Trichopherophyton Temporal range: Pragian PreꞒ Ꞓ O S D C P T J K Pg N ↓

Scientific classification
- Kingdom: Plantae
- Clade: Tracheophytes
- Clade: Lycophytes
- Plesion: †Zosterophylls (?)
- Genus: †Trichopherophyton A.G.Lyon & D.Edwards (1991)
- Species: T. teuchansii A.G.Lyon & D.Edwards (1991)

= Trichopherophyton =

Extinct genus of spore-bearing plants

 Trichopherophyton is a genus of extinct vascular plants of the Early Devonian (Pragian, around ). Fossils were found in the Rhynie chert, Scotland. The remains are very fragmentary, but the plant appears to be related to the zosterophylls.

==Description==

Trichopherophyton was described from very fragmentary fossils found in the Rhynie chert, Rhynie, Scotland, which is of Early Devonian, specifically Pragian, age. The overall growth habit of the plant is difficult to construct. Some stems reached 2.5 mm in diameter, but their height is unknown; branching was possibly pseudomonopodial (i.e. one arm of a dichotomous branch continued as a 'main' stem). Uniquely among the Rhynie chert plants, aerial stems bore rigid hairs or spines made up of single cells. Stems appear to have grown from coiled (circinnate) tips, in a manner similar to modern ferns. Stems contained circular exarch xylem strands with tracheids showing both annular and spiral thickening. The upright spore-forming organs or sporangia were made up of two 'valves', the larger one facing away from the stem and bearing hairs, the smaller facing towards the stem and apparently not bearing hairs. The precise arrangement of the sporangia on the stems cannot be determined; there may have been zones of sporangia. Spores were released through a slit opening along the margins of the two valves of a sporangium. The trilete spores were about 55 μm in diameter.

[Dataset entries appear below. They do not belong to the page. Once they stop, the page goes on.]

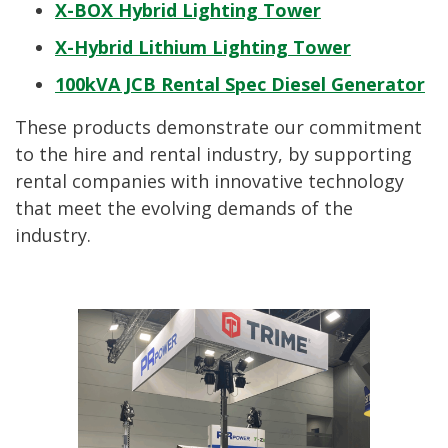
X-BOX Hybrid Lighting Tower
X-Hybrid Lithium Lighting Tower
100kVA JCB Rental Spec Diesel Generator
These products demonstrate our commitment
to the hire and rental industry, by supporting
rental companies with innovative technology
that meet the evolving demands of the
industry.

Hairless stems bearing rhizoids but with a similar anatomy to the aerial stems are possibly the rhizomes of Trichopherophyton. Some actually grow through stems bearing hairs.

==Phylogeny==

The internal structure of stems and the presence of lateral two-valved sporangia are indicators of a relationship with the zosterophylls, although evidence is lacking for the distinct sporangial stalks which would be expected of this group. Zosterophylls which grew from coiled tips, like Trichopherophyton, also typically had a variety of outgrowths; however they had xylem which was elliptical in cross-section. Trichopherophyton thus spans the two major groups of zosterophylls identified by Niklas and Banks. Hao and Xue in 2013 listed the genus as a zosterophyll.